To understand the rationale of the second invariant, note that [math](S[i-k+1],...,S[i])=(T[1],...,T[k])[/math] is equivalent to the informal statement that [math](S[i-k+1],...,S[i])[/math] is a candidate for an occurrence of [math]T[/math]. In particular, [math]i-q+1[/math] is always the "most advanced" candidate (and [math]q=0[/math] means that, at the moment, there is no candidate at all).

Variant: [math]i[/math] increases by [math]1[/math].

Break condition: [math]n[/math] iterations completed.

Induction basis

Abstract view:

  1. [math]R[/math] is empty.
  2. The initial value of [math]q[/math] is zero.
  3. The look-up table [math]\Delta[/math] must be built according to the required semantics (see above).

Implementation:

  1. Set [math]R:=\emptyset[/math].
  2. Set [math]q:=0[/math].
  3. For [math]c\in \Sigma[/math]: If [math]T[1]=c[/math], set [math]\Delta [0,c]:=1[/math]; otherwise, set [math]\Delta[0,c]:=0[/math].
  4. For [math]j\in \{ 1,...,m\}[/math] and [math]c \in \Sigma[/math]:
    1. Set [math]k:=\min \{ m,j+1 \}[/math].
    2. While [math]k\gt 0[/math] and [math](T[1],...,T[k]) \neq (T[j-k+2],...,T[j],c)[/math], decrease [math]k[/math] by [math]1[/math].
    3. Set [math]\Delta[j,c]:=k[/math].

Proof: Nothing is to show for [math]R[/math] and [math]q[/math], so consider [math]\Delta[/math]. We have to show that the above-described intended semantics of [math]\Delta[/math] is indeed fulfilled, because these intended semantics of [math]\Delta[/math] will be the basis for the correctness proof of the induction step.

Correctness of Step 3 is easy to see, so consider Step 4.

According to its intended semantics, [math]\Delta [j,c][/math] can neither be larger than [math]m[/math] nor larger than [math]j+1[/math]; in fact, any string longer than [math]m[/math] is not a prefix of [math]T[/math], and any string longer than [math]j+1[/math] is not a suffix of [math](T[1],...,T[j],c)[/math]. This observation justifies the initialization of [math]k[/math] in Step 4.1.

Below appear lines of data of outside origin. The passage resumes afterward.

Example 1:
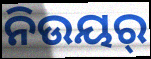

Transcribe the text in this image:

ନିଉୟର୍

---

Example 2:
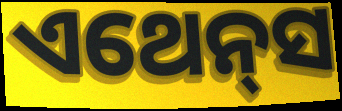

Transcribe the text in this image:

ଏଥେନ୍‌ସ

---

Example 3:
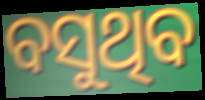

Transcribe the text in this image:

ବସୁଥିବ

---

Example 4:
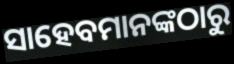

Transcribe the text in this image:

ସାହେବମାନଙ୍କଠାରୁ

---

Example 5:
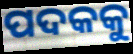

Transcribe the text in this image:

ପଦକକୁ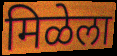
मिळेला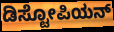
ಡಿಸ್ಟೋಪಿಯನ್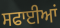
ਸਫਾਈਆਂ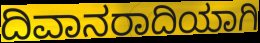
ದಿವಾನರಾದಿಯಾಗಿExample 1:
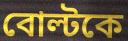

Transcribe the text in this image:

বোল্টকে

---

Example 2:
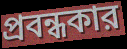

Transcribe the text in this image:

প্রবন্ধকার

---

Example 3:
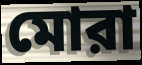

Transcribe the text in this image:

মোরা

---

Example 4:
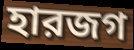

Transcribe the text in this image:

হারজগ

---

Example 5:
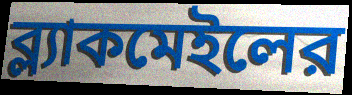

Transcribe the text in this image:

ব্ল্যাকমেইলের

Now, the countdown of [math]k[/math] in Step 4.2 will terminate at the moment when, for the first time, [math]k[/math] fulfills [math](T[1],...,T[k])=(T[j-k+2],...,T[j],c)[/math]. Note that this equality is tantamount to the statement that the prefix [math](T[1],...,T[k])[/math] of [math]T[/math] is a suffix of [math](T[j-k+2],...,T[j],c)[/math]. Due to the countdown, [math]k[/math] is largest, so [math]\Delta [j,c][/math] conforms to its intended semantics. On the other hand, if the countdown terminates with [math]k=0[/math], there was no such non-empty substring, so Step 4.3 sets [math]\Delta [j,c]=0[/math], which conforms to the intended semantics in this case as well.

Induction step

Abstract view:

  1. The current maximum prefix length [math]q[/math] is to be updated to reflect the situation after reading [math]S[i][/math].
  2. If [math]q=m[/math], [math]i[/math] completes an occurrence of [math]T[/math] in [math]S[/math], so the start index of this occurrence is to be appended to [math]R[/math].

Implementation:

  1. Set [math]q:=\Delta [q,S[i]][/math].
  2. If [math]q=m[/math], append [math]i-m+1[/math] to [math]R[/math].

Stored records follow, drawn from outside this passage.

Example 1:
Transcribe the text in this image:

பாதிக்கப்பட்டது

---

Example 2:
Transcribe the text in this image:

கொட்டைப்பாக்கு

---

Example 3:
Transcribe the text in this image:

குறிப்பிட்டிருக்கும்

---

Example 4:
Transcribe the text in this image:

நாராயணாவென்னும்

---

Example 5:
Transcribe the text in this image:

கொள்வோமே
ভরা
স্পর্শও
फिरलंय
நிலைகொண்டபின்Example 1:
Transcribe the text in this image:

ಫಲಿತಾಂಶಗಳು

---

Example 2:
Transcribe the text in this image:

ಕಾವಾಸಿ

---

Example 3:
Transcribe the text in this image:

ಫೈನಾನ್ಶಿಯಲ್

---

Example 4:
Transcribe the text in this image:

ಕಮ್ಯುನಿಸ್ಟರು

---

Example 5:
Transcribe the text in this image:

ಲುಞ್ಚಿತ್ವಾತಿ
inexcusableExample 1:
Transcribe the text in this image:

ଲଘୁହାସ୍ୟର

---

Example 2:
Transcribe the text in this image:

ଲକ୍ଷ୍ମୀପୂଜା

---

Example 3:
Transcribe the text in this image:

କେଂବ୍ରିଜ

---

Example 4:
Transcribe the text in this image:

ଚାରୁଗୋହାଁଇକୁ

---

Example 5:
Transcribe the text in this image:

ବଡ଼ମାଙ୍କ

Correctness: If the invariant on [math]q[/math] is maintained by Step 1, it is [math]q=m[/math] if, and only if, [math]i[/math] is the last index of an occurrence of [math]T[/math]. This proves correctness of Step 2 and thus maintenance of the first invariant, provided maintenance of the second invariant (the invariant on [math]q[/math]) is proved. So it remains to show that the invariant on [math]q[/math] is indeed maintained.

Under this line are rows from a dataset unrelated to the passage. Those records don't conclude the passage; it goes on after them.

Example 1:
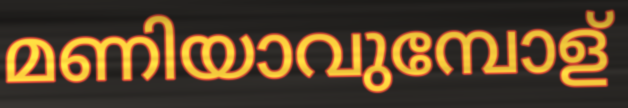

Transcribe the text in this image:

മണിയാവുമ്പോള്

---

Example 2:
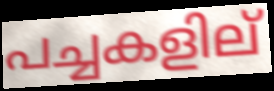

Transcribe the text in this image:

പച്ചകളില്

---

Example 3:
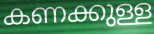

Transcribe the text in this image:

കണക്കുള്ള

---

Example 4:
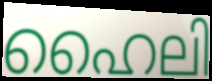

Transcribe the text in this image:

ഹൈലി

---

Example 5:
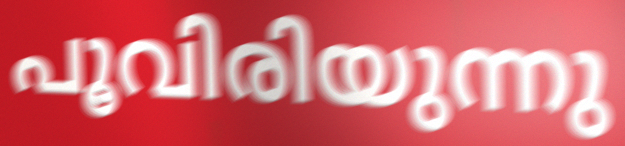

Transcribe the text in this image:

പൂവിരിയുന്നു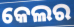
କେଲର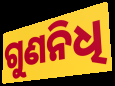
ଗୁଣନିଧି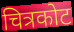
चित्रकोट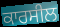
ਕਾਰਸੀਲ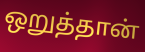
ஒறுத்தான்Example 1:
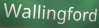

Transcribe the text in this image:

Wallingford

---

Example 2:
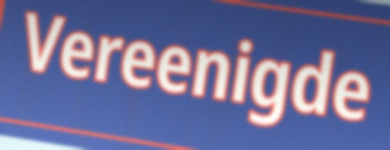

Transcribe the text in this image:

Recall that the correctness proof of the induction basis has proved that [math]\Delta[/math] fulfills the intended semantics as described above. Therefore, the new value of [math]q[/math] after the [math]i[/math]-th iteration is the largest length [math]k[/math] of a prefix [math](T[1],...,T[k][/math] that is identical to [math](T[i-k+2],...,T[i],S[i])[/math]. As described above, this is the new "most advanced candidate", so the new value of [math]q[/math] is correct.

Complexity

Statement: The worst-case complexity is in [math]\mathcal{O}(m^3 * |\Sigma | + n)[/math].

Proof: The first summand results from Step 4 of the induction basis. In fact, for each [math]j \in \{ 1,...,m\}[/math] and each [math]c \in \Sigma[/math], the value of [math]\Delta [q,c][/math] is to be computed. The countdown to compute [math]\Delta [q,c][/math] takes at most [math]m[/math] iterations. For the comparison of the two substrings within one step of the countdown, at most [math]m[/math] pairs of characters have to be compared.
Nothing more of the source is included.